[Annotated scene photographs]

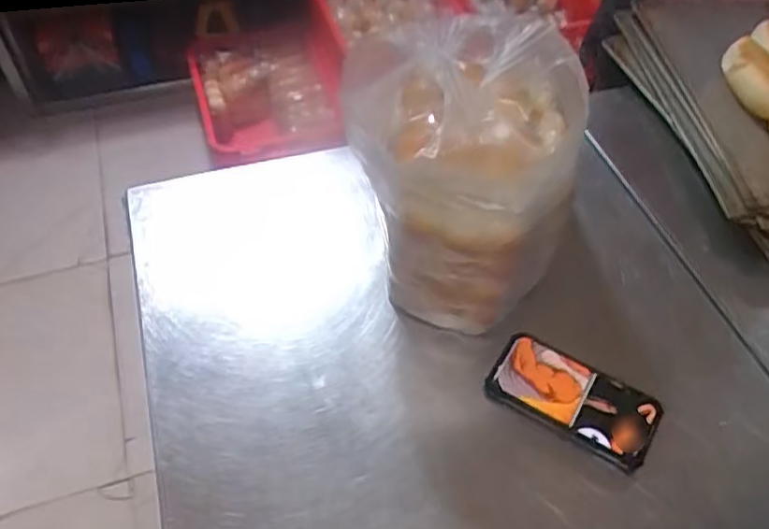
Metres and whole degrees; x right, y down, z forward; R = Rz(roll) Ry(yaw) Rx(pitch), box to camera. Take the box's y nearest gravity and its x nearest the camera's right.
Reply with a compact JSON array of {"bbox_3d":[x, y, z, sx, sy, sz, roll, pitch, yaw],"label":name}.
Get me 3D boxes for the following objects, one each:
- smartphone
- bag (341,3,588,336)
[{"bbox_3d":[0.188,0.130,0.649,0.160,0.016,0.082,29,60,19],"label":"smartphone"},{"bbox_3d":[0.071,-0.081,0.647,0.180,0.271,0.182,-5,52,-5],"label":"bag"}]

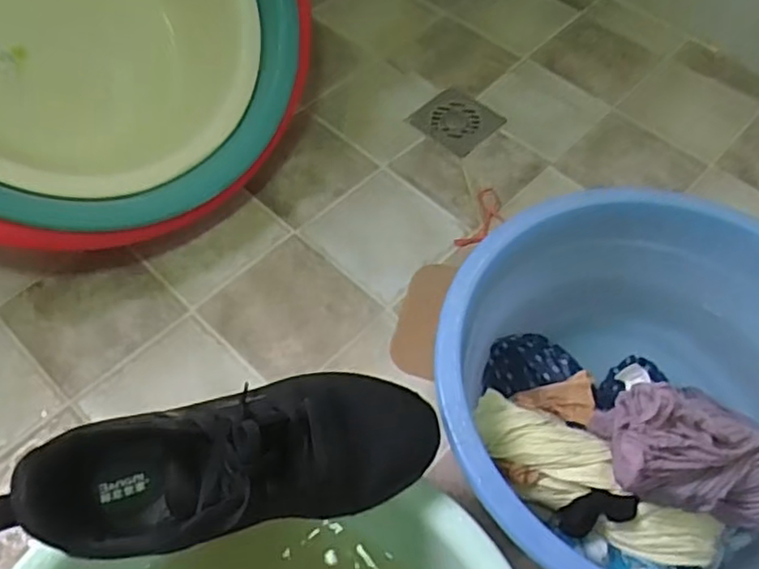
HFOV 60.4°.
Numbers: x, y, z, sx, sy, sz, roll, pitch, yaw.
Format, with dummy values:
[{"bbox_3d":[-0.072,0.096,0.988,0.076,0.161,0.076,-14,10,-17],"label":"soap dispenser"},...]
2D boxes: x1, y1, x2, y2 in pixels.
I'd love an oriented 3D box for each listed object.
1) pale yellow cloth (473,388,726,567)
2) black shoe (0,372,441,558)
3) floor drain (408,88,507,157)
[{"bbox_3d":[0.165,0.155,0.519,0.201,0.039,0.074,36,63,20],"label":"pale yellow cloth"},{"bbox_3d":[-0.097,0.117,0.431,0.282,0.083,0.100,-15,58,-11],"label":"black shoe"},{"bbox_3d":[0.107,-0.225,0.891,0.098,0.007,0.097,40,64,22],"label":"floor drain"}]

### EXERCISE DETAILS
Some lines above contain the word "roll". Copy each of them.

### RESPONSE TO THIS TASK
Metres and whole degrees; x right, y down, z forward; R = Rz(roll) Ry(yaw) Rx(pitch), box to camera. Take the box's y nearest gravity and its x nearest the camera's right.
Reply with a compact JSON array of {"bbox_3d":[x, y, z, sx, sy, sz, roll, pitch, yaw],"label":name}.
Numbers: x, y, z, sx, sy, sz, roll, pitch, yaw.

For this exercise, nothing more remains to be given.